“Şüphesiz ki münâfıklar/içi dışı bir olmayanlar, cehennem ateşinin en aşağı tabakasındadırlar. Sen, onlara bir yardım edici de bulamazsın.” (Nisa Sûresi, 145)

YA BENİM DEDİĞİM DOĞRUYSA?

Aklı olan bir insan her zaman hakkı bulmaya çalışan ve hep doğrunun peşinde olan insandır. Sürekli kendisini sorgular; yaptıklarını, söylediklerini, düşündüklerini gözden geçirir ve bunların doğru olmasına son derece özen gösterir. Bazı cahillerin yaptığı gibi hiçbir zaman “Ben ne dersem o olur, ne dersem o doğrudur” demez. Ya da kafalarını kiraya vermiş bazı kesimlerin dediği gibi asla “Üstadımız ne derse o doğrudur” şeklinde bir söyleme kapılmaz. Hakkın tâlibi ve arayıcısı olur.

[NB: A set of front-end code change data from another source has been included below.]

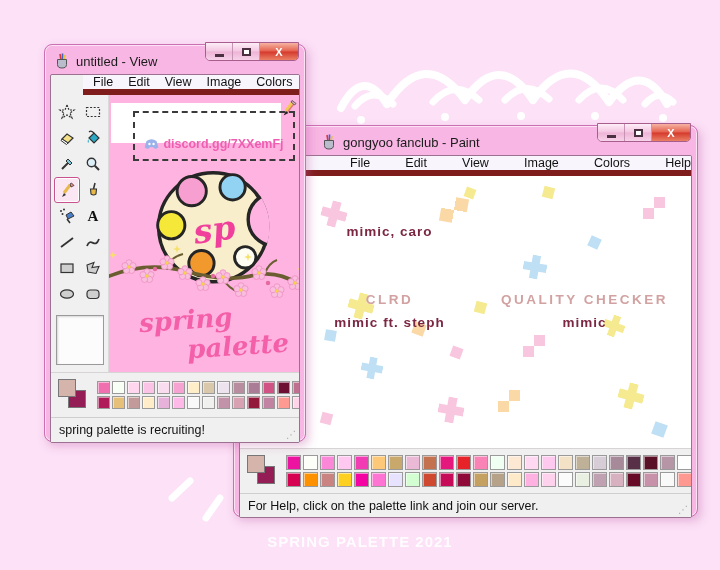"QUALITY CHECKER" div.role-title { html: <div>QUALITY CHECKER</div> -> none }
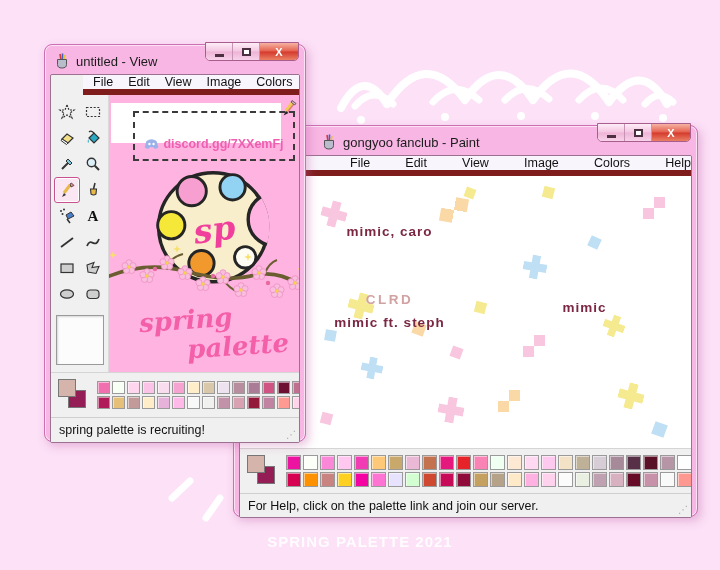"For Help, click on the" span { text: palette -> discord }
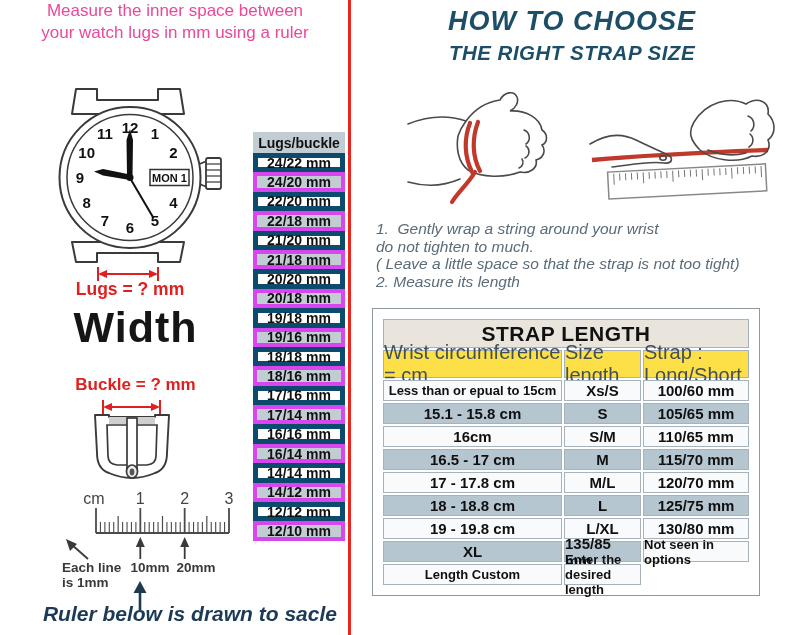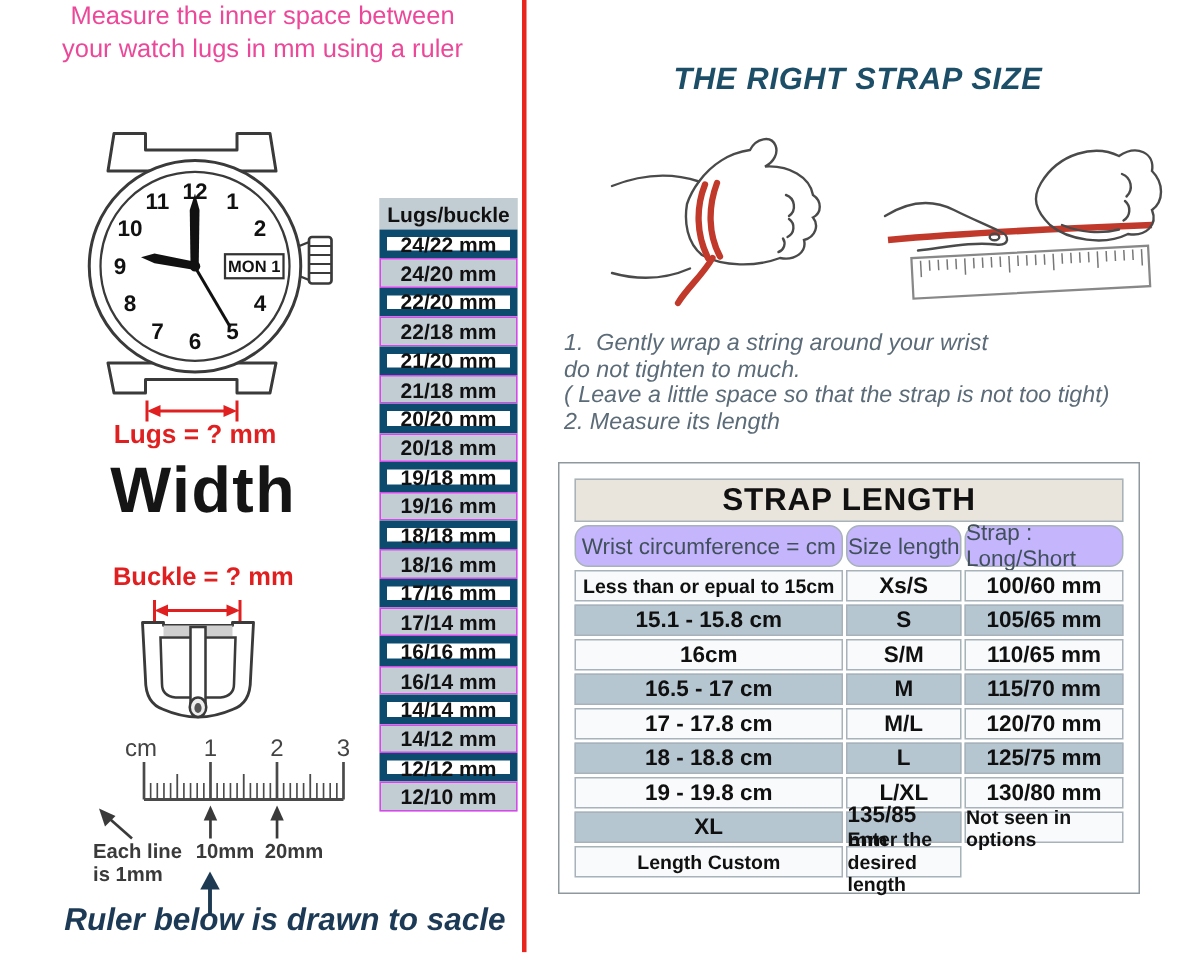"HOW TO CHOOSE" div.abs { html: none -> <div>HOW TO CHOOSE</div> }
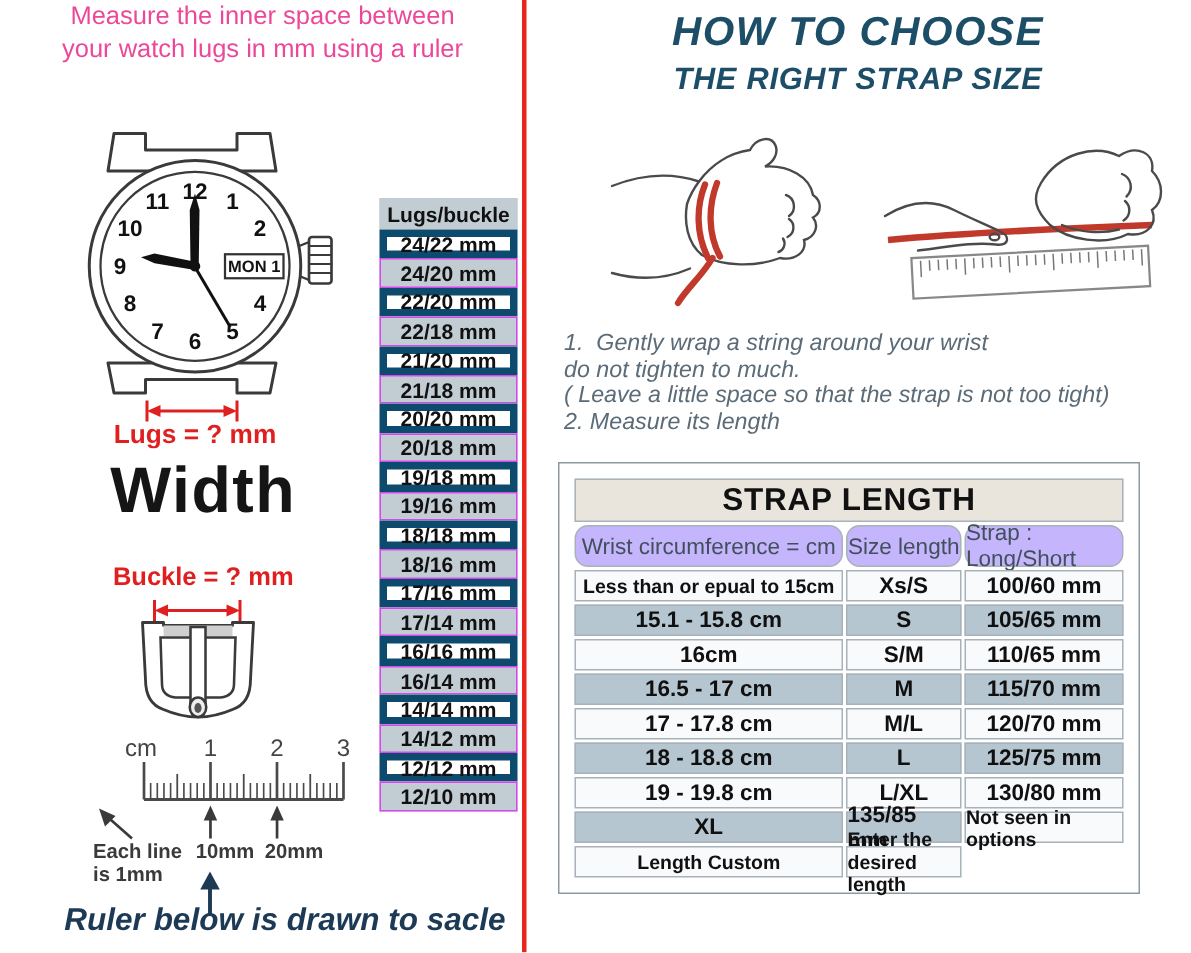"24/20 mm" .lug-row.gray { border: 1px solid #d946ef -> 4px solid #d946ef }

Yaşadığımız şu coğrafyaya baktığımız zaman insanların büyük bir kısmının nefislerini muhasebe etmediklerini ve gidişatları hakkında kendilerini gözden geçirmediklerini görürüz. Hep kendilerini doğruymuş ve doğru yoldaymış gibi değerlendirirler. Oysa Peygamber Efendimizin ashabı ve onlardan sonra gelen hayırlı insanlar hiçbir zaman böyle yapmamışlardı. Onlar daima kendilerinin hata edebileceklerini ve yanlışlara düşebileceklerini düşünürlerdi. Sahabe neslini görmüş biri olan İbnu Ebî Müleyke isimli bir zat sahabeyi anlatırken şöyle diyordu:

“Allah Rasulünün ashabından otuz kişiye yetiştim. Onlardan her biri kendisinin münafık olmasından korkuyordu.”[1]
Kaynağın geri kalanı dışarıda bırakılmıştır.